Impact on Home Communities

So while politicians like Dale Volker benefit, the people who pay the highest price for this policy are the Black, Latino and urban communities from which most prisoners come. This counting practice intersects with other punitive electoral policies to great negative effect. Forty-eight states (all but Maine and Vermont) bar prisoners from voting, and 33 states including New York ban parolees from the polls. The burden for this disenfranchisement falls most heavily on minority communities. In New York, 62% of the state population is White, but 82% of the prison population is Black or Latino. Disenfranchisement disproportionately denies these minority voters a voice in government.

As recently argued by the National Voting Rights Institute and the Prison Policy Initiative in a friend of the court brief challenging New York’s disenfranchisement policies, this counting practice illustrates how the effects of disenfranchisement extend beyond those convicted of crimes to affect entire communities not under criminal justice control. Disenfranchisement may be nominally aimed at the “guilty,” but its effects are felt as well by the innocent families and communities from which the prison population is taken, because their legislative representation is diminished by the interplay of felon disenfranchisement laws and the method of counting prisoners for redistricting purposes.

While not all states have yet received the same level of detailed study as New York, the Census counting method creates problems for democracy in virtually every state. Sixty percent of Illinois’ prisoners call Cook County (Chicago) home, yet 99% of the state’s prison cells are outside the County. Los Angeles County supplies 34% of California’s prisoners, yet only 3% of the state’s prisoners are incarcerated there. Philadelphia is the legal residence for 40% of Pennsylvania’s prisoners, but Philadelphia County contains no state prisons.

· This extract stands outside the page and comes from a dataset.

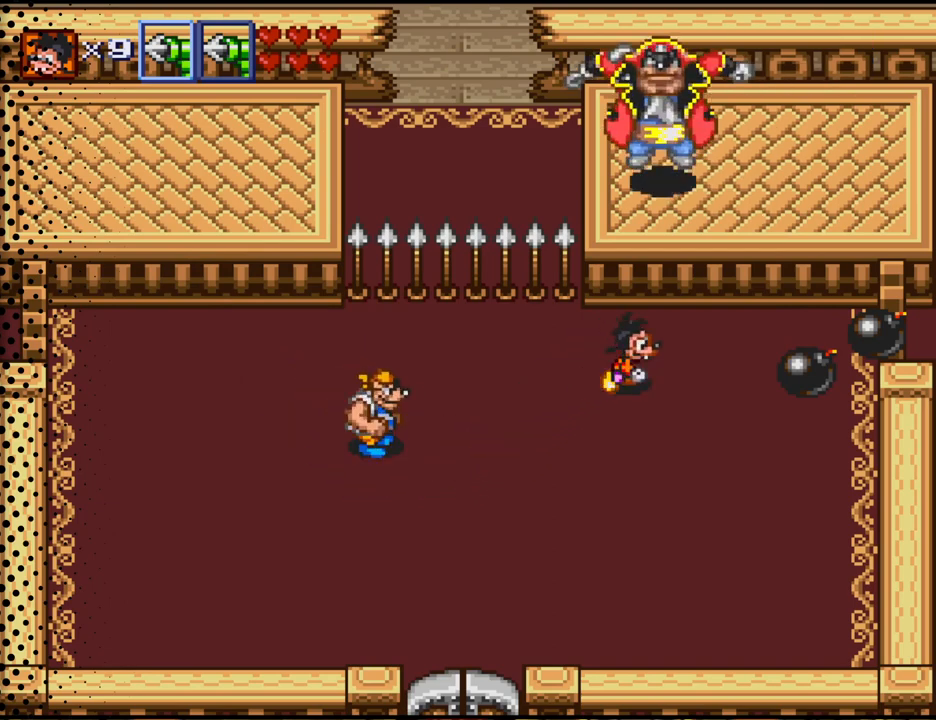
{"buttons": ["B", "DPAD_DOWN", "DPAD_RIGHT"], "events": [[467, "B", "down"], [467, "DPAD_DOWN", "down"]]}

My “Importing Constituents: Prisoners and Political Clout” report series has applied this regional analysis down to the district level in eight states. In Texas, one rural district’s population is almost 12% prisoners. Every group of 88 residents in that district are represented in the State House as if they were 100 residents from urban Houston or Dallas. Even states with lower incarceration rates see serious distortions in their democratic processes. In one Montana district, 15% of the population is disenfranchised prisoners from other parts of the state.

Some Hopeful Signs of Change

Until recently, this was an unrecognized issue. Tracy Huling discovered the prisoner counting issue shortly before Census 2000 while preparing her groundbreaking 1999 documentary about rural prisons, “Yes In My Backyard”. While this was far too late to make a change in that Census, her work sparked interest in measuring the effects. The first “Importing Constituents” report quantified the distortions in each New York legislative district, but was not completed until shortly before the new district lines were finalized. Since then, the national Prisoners of the Census project at the Prison Policy Initiative has worked to extend this analysis to other states.

The growing interest in this issue suggests that a change in Census counting policy may be possible before the 2010 Census. Historically, the Census Bureau has proven itself very responsive to the needs of its data users, provided such issues are presented early in the Census planning process. The method of counting other special populations has changed numerous times, in each case responding to the country’s changing demographics and needs. When evolving demographics meant more college students studying far from home and more Americans living overseas, the Census policy changed in order to more accurately reflect how many Americans were living where.

Also encouraging is the work of many state-based advocates who are proposing legislation in Illinois and other states to correct how the Census Bureau counts prisoners. If the Census Bureau fails to correct this serious flaw in its data, state officials are discovering that they can take matters in to their own hands to preserve the fairness of their election districts.